======== DATA SHOWN ========

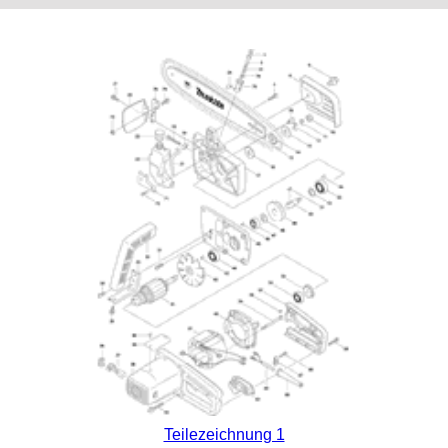
Teilezeichnung 1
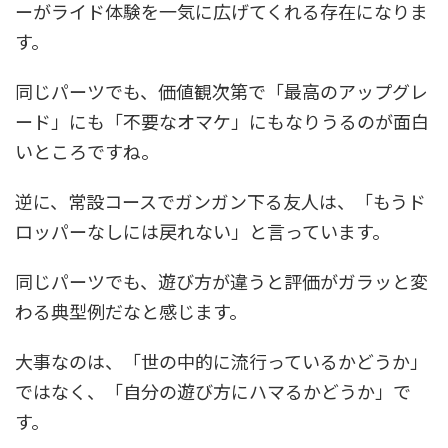
ーがライド体験を一気に広げてくれる存在になりま
す。
同じパーツでも、価値観次第で「最高のアップグレ
ード」にも「不要なオマケ」にもなりうるのが面白
いところですね。
逆に、常設コースでガンガン下る友人は、「もうド
ロッパーなしには戻れない」と言っています。
同じパーツでも、遊び方が違うと評価がガラッと変
わる典型例だなと感じます。
大事なのは、「世の中的に流行っているかどうか」
ではなく、「自分の遊び方にハマるかどうか」で
す。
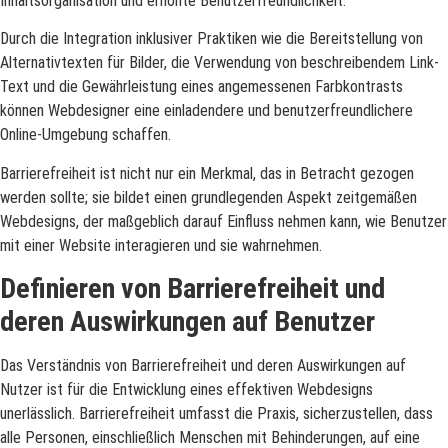
Inhaltsorganisation und erhöhte Benutzerfreundlichkeit.
Durch die Integration inklusiver Praktiken wie die Bereitstellung von
Alternativtexten für Bilder, die Verwendung von beschreibendem Link-
Text und die Gewährleistung eines angemessenen Farbkontrasts
können Webdesigner eine einladendere und benutzerfreundlichere
Online-Umgebung schaffen.
Barrierefreiheit ist nicht nur ein Merkmal, das in Betracht gezogen
werden sollte; sie bildet einen grundlegenden Aspekt zeitgemäßen
Webdesigns, der maßgeblich darauf Einfluss nehmen kann, wie Benutzer
mit einer Website interagieren und sie wahrnehmen.
Definieren von Barrierefreiheit und
deren Auswirkungen auf Benutzer
Das Verständnis von Barrierefreiheit und deren Auswirkungen auf
Nutzer ist für die Entwicklung eines effektiven Webdesigns
unerlässlich. Barrierefreiheit umfasst die Praxis, sicherzustellen, dass
alle Personen, einschließlich Menschen mit Behinderungen, auf eine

========

§ EXERCISE
Looking over the records, find each line with the word "Webdesigns" and copy it.

§ EXPECTED ANSWER
Webdesigns, der maßgeblich darauf Einfluss nehmen kann, wie Benutzer
Nutzer ist für die Entwicklung eines effektiven Webdesigns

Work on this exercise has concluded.